World share prices skidded Tuesday after the price of U.S. crude oil plunged below zero, with demand collapsing as the coronavirus pandemic leaves factories, automobiles and airplanes idled.
The extreme volatility in energy markets highlighted investors’ broad concerns about the duration of the pandemic and its impact on the economy, weighing on financial markets more broadly.
In Europe, Germany’s DAX stock index lost 2.4 per cent to 10,420 and the CAC 40 in France shed 2.2 per cent to 4,428. Britain’s FTSE 100 declined 1.7 per cent to 5,714.
Wall Street looked set for losses, with the future contract for the S&P 500 down 1.3 per cent, while the contract for the Dow industrials lost 1.7 per cent.
A growing glut of oil is pushing storage capacity to its limits, leading to unprecedented drops in crude markets.
The U.S. benchmark’s settled at negative $37.63 per barrel on Monday and on Tuesday, the cost to have a barrel of U.S. crude delivered in May was at negative $7.40 per barrel.
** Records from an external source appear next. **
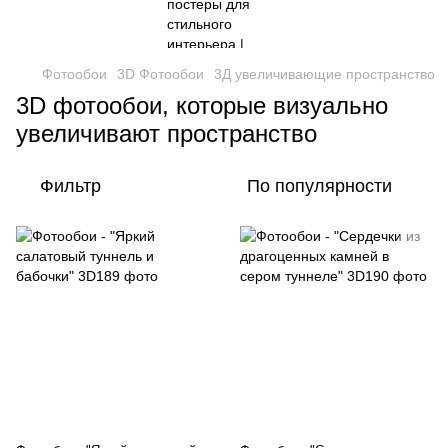
Фотообои
3D Фотообои
3Д увеличивающие пространство
3D фотообои, которые визуально
увеличивают пространство
Фильтр
По популярности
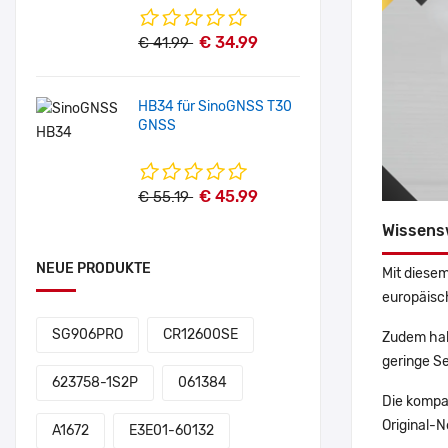
€ 34.99
€ 41.99
HB34 für SinoGNSS T30
GNSS
€ 45.99
€ 55.19
Wissens
NEUE PRODUKTE
Mit diesem
europäisch
SG906PRO
CR12600SE
Zudem hab
geringe Se
623758-1S2P
061384
Die kompa
Original-N
A1672
E3E01-60132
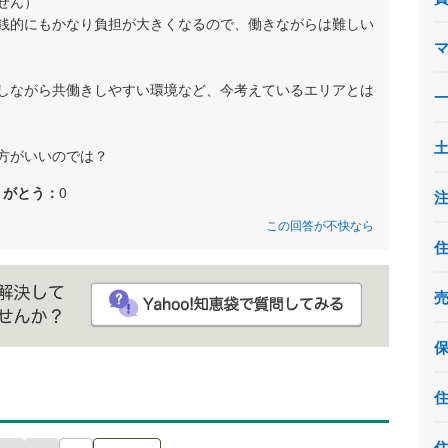
せん）
銭的にもかなり負担が大きくなるので、働きながらは難しい
しながら共働きしやすい環境など、今考えているエリアとは
方がいいのでは？
りがとう：
0
この回答が不快なら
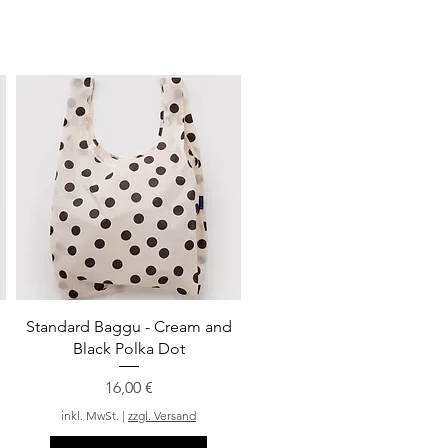
Schnellansicht
Standard Baggu - Cream and
Black Polka Dot
Preis
16,00 €
inkl. MwSt.
|
zzgl. Versand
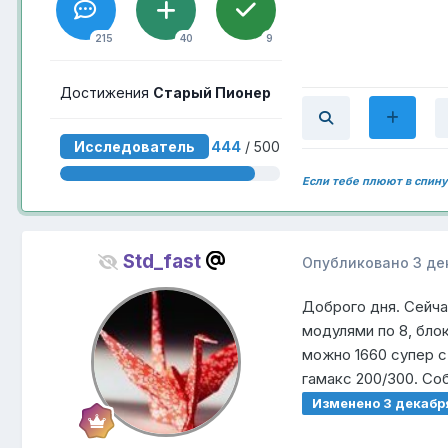
215
40
9
Достижения
Старый Пионер
Исследователь
444
/ 500
Если тебе плюют в спину
Std_fast
Опубликовано
3 де
Доброго дня. Сейчас
модулями по 8, бло
можно 1660 супер с
гамакс 200/300. С
Изменено
3 декабр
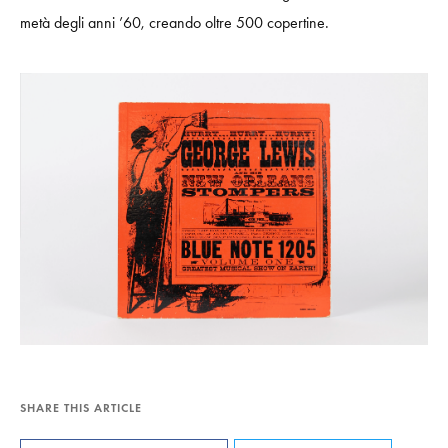
metà degli anni ’60, creando oltre 500 copertine.
SHARE THIS ARTICLE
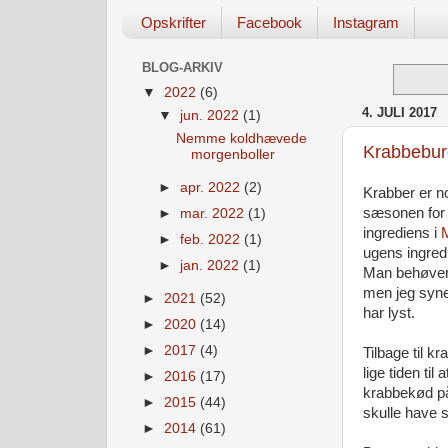
Opskrifter
Facebook
Instagram
BLOG-ARKIV
▼
2022
(6)
4. JULI 2017
▼
jun. 2022
(1)
Nemme koldhævede
Krabbeburg
morgenboller
►
apr. 2022
(2)
Krabber er n
sæsonen for 
►
mar. 2022
(1)
ingrediens i
►
feb. 2022
(1)
ugens ingredi
►
jan. 2022
(1)
Man behøver i
men jeg syne
►
2021
(52)
har lyst.
►
2020
(14)
►
2017
(4)
Tilbage til k
lige tiden ti
►
2016
(17)
krabbekød på 
►
2015
(44)
skulle have sp
►
2014
(61)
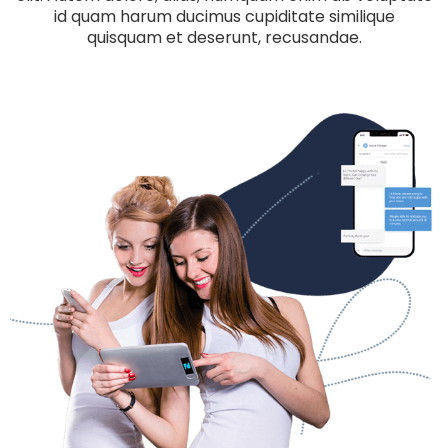
id quam harum ducimus cupiditate similique
quisquam et deserunt, recusandae.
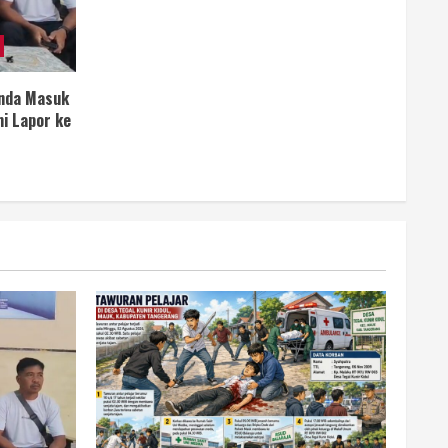
anda Masuk
i Lapor ke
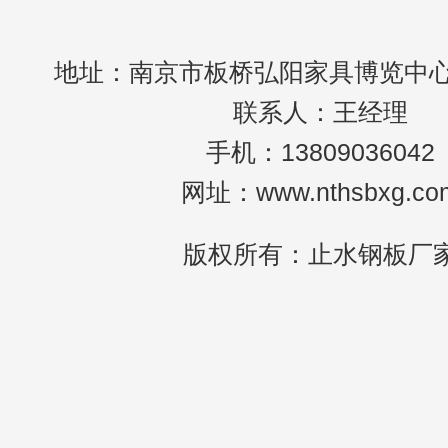
地址：南京市板桥弘阳家具博览中心c
联系人：王经理
手机：13809036042
网址：www.nthsbxg.co
版权所有：止水钢板厂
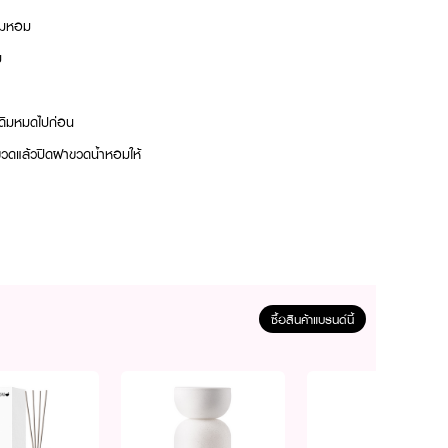
วามหอม
บ
เดิมหมดไปก่อน
กขวดแล้วปิดฝาขวดน้ำหอมให้
Fruity, Sweet &
มลที่ให้กลิ่นอายคล้ายขนม
องบ้าน เพื่อสร้าง
ซื้อสินค้าแบรนด์นี้
ลความหอมแนวผลไม้และวานิลลา
เพื่อให้กลิ่นหอมโชยเบาๆ
่เพิ่มเป็น 4-5 ก้านได้ตาม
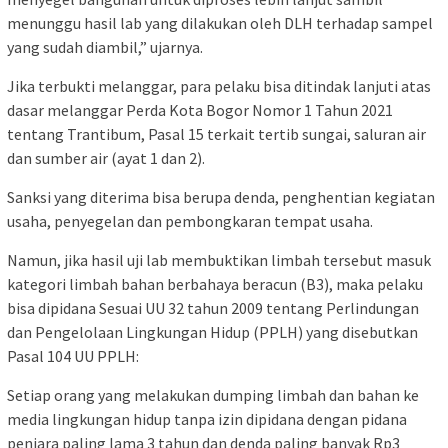
menunggu hasil lab yang dilakukan oleh DLH terhadap sampel
yang sudah diambil,” ujarnya.
Jika terbukti melanggar, para pelaku bisa ditindak lanjuti atas
dasar melanggar Perda Kota Bogor Nomor 1 Tahun 2021
tentang Trantibum, Pasal 15 terkait tertib sungai, saluran air
dan sumber air (ayat 1 dan 2).
Sanksi yang diterima bisa berupa denda, penghentian kegiatan
usaha, penyegelan dan pembongkaran tempat usaha.
Namun, jika hasil uji lab membuktikan limbah tersebut masuk
kategori limbah bahan berbahaya beracun (B3), maka pelaku
bisa dipidana Sesuai UU 32 tahun 2009 tentang Perlindungan
dan Pengelolaan Lingkungan Hidup (PPLH) yang disebutkan
Pasal 104 UU PPLH:
Setiap orang yang melakukan dumping limbah dan bahan ke
media lingkungan hidup tanpa izin dipidana dengan pidana
penjara paling lama 3 tahun dan denda paling banyak Rp3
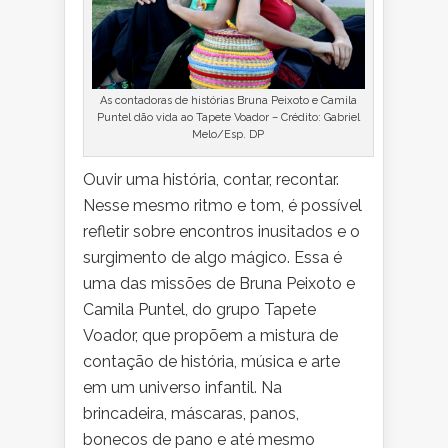
As contadoras de histórias Bruna Peixoto e Camila
Puntel dão vida ao Tapete Voador – Crédito: Gabriel
Melo/Esp. DP
Ouvir uma história, contar, recontar.
Nesse mesmo ritmo e tom, é possível
refletir sobre encontros inusitados e o
surgimento de algo mágico. Essa é
uma das missões de Bruna Peixoto e
Camila Puntel, do grupo Tapete
Voador, que propõem a mistura de
contação de história, música e arte
em um universo infantil. Na
brincadeira, máscaras, panos,
bonecos de pano e até mesmo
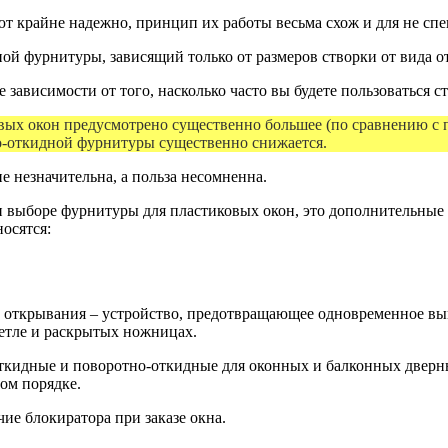
т крайне надежно, принцип их работы весьма схож и для не спе
й фурнитуры, зависящий только от размеров створки от вида о
ависимости от того, насколько часто вы будете пользоваться с
овых окон предусмотрено существенно большее (по сравнению с 
о-откидной фурнитуры существенно снижается.
 незначительна, а польза несомненна.
 выборе фурнитуры для пластиковых окон, это дополнительные о
осятся:
 открывания – устройство, предотвращающее одновременное вы
петле и раскрытых ножницах.
откидные и поворотно-откидные для оконных и балконных дверн
ом порядке.
чие блокиратора при заказе окна.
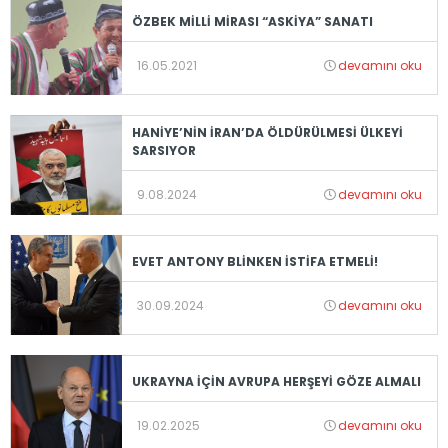
ÖZBEK MİLLİ MİRASI “ASKİYA” SANATI
16.05.2021
devamını oku
HANİYE’NİN İRAN’DA ÖLDÜRÜLMESİ ÜLKEYİ
SARSIYOR
9.08.2024
devamını oku
EVET ANTONY BLİNKEN İSTİFA ETMELİ!
30.09.2024
devamını oku
UKRAYNA İÇİN AVRUPA HERŞEYİ GÖZE ALMALI
19.02.2025
devamını oku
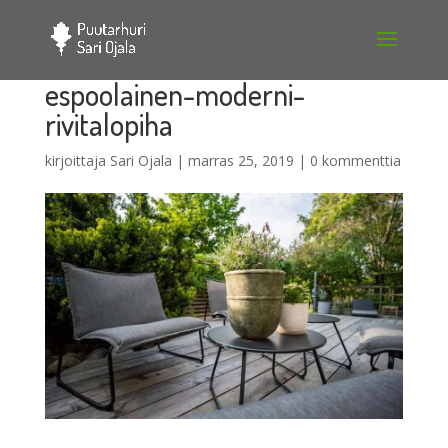
espoolainen-moderni-
rivitalopiha
kirjoittaja
Sari Ojala
|
marras 25, 2019
|
0 kommenttia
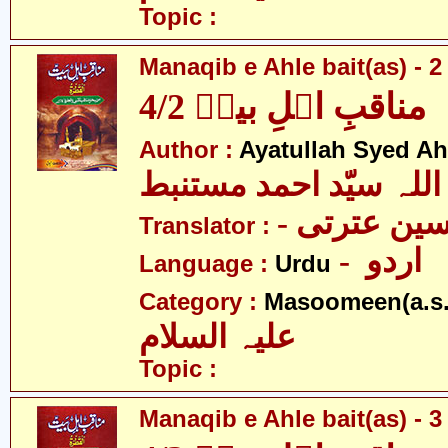
Topic :
Manaqib e Ahle bait(as) - 2 
مناقبِ اہلِ بیتؑ 4/2
Author :
Ayatullah Syed A
اللہ سیّد احمد مستنبط
- ین عترتی
Translator :
- اردو
Language :
Urdu
Category :
Masoomeen(a.s.
علیہ السلام
Topic :
Manaqib e Ahle bait(as) - 3 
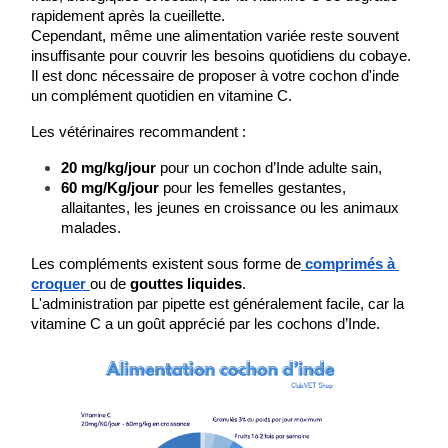
rapidement après la cueillette.
Cependant, même une alimentation variée reste souvent 
insuffisante pour couvrir les besoins quotidiens du cobaye.
Il est donc nécessaire de proposer à votre cochon d'inde 
un complément quotidien en vitamine C.
Les vétérinaires recommandent :
20 mg/kg/jour
 pour un cochon d’Inde adulte sain,
60 mg/Kg/jour
 pour les femelles gestantes, 
allaitantes, les jeunes en croissance ou les animaux 
malades.
Les compléments existent sous forme de
comprimés à 
croquer
ou de 
gouttes liquides
.
L'administration par pipette est généralement facile, car la 
vitamine C a un goût apprécié par les cochons d’Inde.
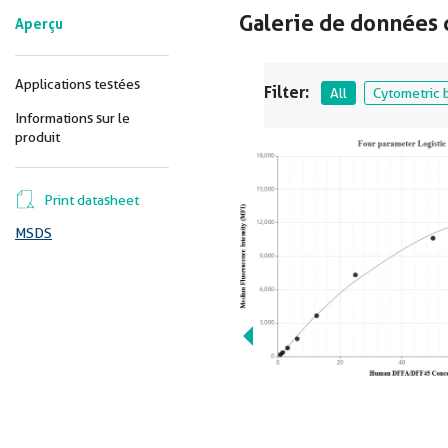
Galerie de données 
Aperçu
Applications testées
Filter:
All
Cytometric 
Informations sur le
produit
Print datasheet
MSDS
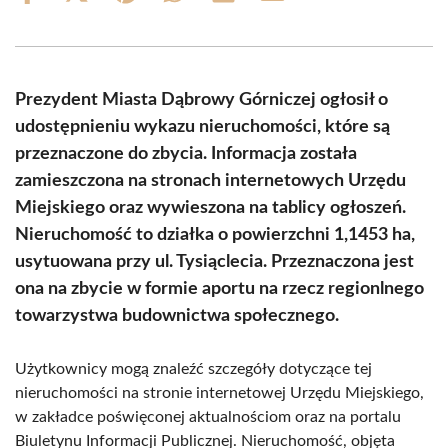
on
on
on
on
on
on
Facebook
X
Pinterest
WhatsApp
LinkedIn
Email
(Twitter)
Prezydent Miasta Dąbrowy Górniczej ogłosił o
udostępnieniu wykazu nieruchomości, które są
przeznaczone do zbycia. Informacja została
zamieszczona na stronach internetowych Urzędu
Miejskiego oraz wywieszona na tablicy ogłoszeń.
Nieruchomość to działka o powierzchni 1,1453 ha,
usytuowana przy ul. Tysiąclecia. Przeznaczona jest
ona na zbycie w formie aportu na rzecz regionlnego
towarzystwa budownictwa społecznego.
Użytkownicy mogą znaleźć szczegóły dotyczące tej
nieruchomości na stronie internetowej Urzędu Miejskiego,
w zakładce poświęconej aktualnościom oraz na portalu
Biuletynu Informacji Publicznej. Nieruchomość, objęta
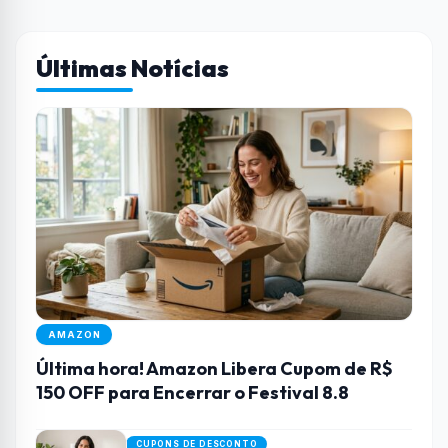
Últimas Notícias
AMAZON
Última hora! Amazon Libera Cupom de R$
150 OFF para Encerrar o Festival 8.8
CUPONS DE DESCONTO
When trading of contracts for U.S. oil to be delivered in May expire on Tuesday, the earliest delivery available will be for June. Analysts consider the June contract to now be closer to the “true” price of crude.
But even the June contract was falling sharply. It was down $3.85 at $16.58 per barrel, trading as low as $11.79 a barrel at one point.
The tumult in the oil market mirrors volatility in many others and reflects uncertainty over where the world economy will head as governments begin to loosen controls imposed to contain the coronavirus.
“We could merely be in the eye of the hurricane as the epicenters of its rage remain centred around demand devastation and crude oil oversupply,” Stephen Innes of AxiCorp. said in a commentary.
READ MORE: Oil prices are in the negative — COVID-19 rules to stay home played a huge part
“At a minimum, oil prices will be the last asset class to recover from lockdown” and only when travel restrictions are lifted, he said.
Brent crude, the international standard, dropped $4.14 to $21.43. It fell nearly 9 per cent on Monday to $25.57 per barrel.
“The historic drop in WTI prices is an indication of the downward pressure which many other crude oil grades could face, given the oversupply situation,” Sushant Gupta of Wood Mackenzie said in a report.
On the bright side, given the very low prices right now, “It also provides an opportunity for large consuming nations in Asia such as China and India to expedite filling up their petroleum reserves.”
Gupta said India, for example, still has up to 13 million barrels of spare capacity out of a total of 39 million barrels of storage capacity.
In stock markets, while share prices have gradually stabilized after wild swings earlier this year, uncertainty over growing numbers of coronavirus cases in Japan and in some Southeast Asian countries has left investors wary about new waves of infections.
Unconfirmed reports Tuesday that North Korean leader Kim Jong Un was in fragile condition after surgery added to the jitters. But South Korea’s government said Kim appeared to be handling state affairs as usual.
Tokyo’s Nikkei 225 stock index fell 2 per cent Tuesday to 19,280.78 while the Hang Seng index in Hong Kong lost 2.2 per cent to 23,793.55. South Korea’s Kospi slipped 1 per cent, to 1,879.38.
Australia’s S&P/ASX 200 fell 2.5 per cent to 5,221.30 and the Shanghai Composite index gave up 0.9 per cent to 2,827.01.
In a sign of continued caution in the market, Treasury yields remained extremely low. The yield on the 10-year Treasury slipped to 0.57 per cent from 0.62 per cent late Monday.
In currency trading, the dollar edged down to 107.40 Japanese yen from 107.63 on Monday. The euro fell to $1.0831 from $1.0862.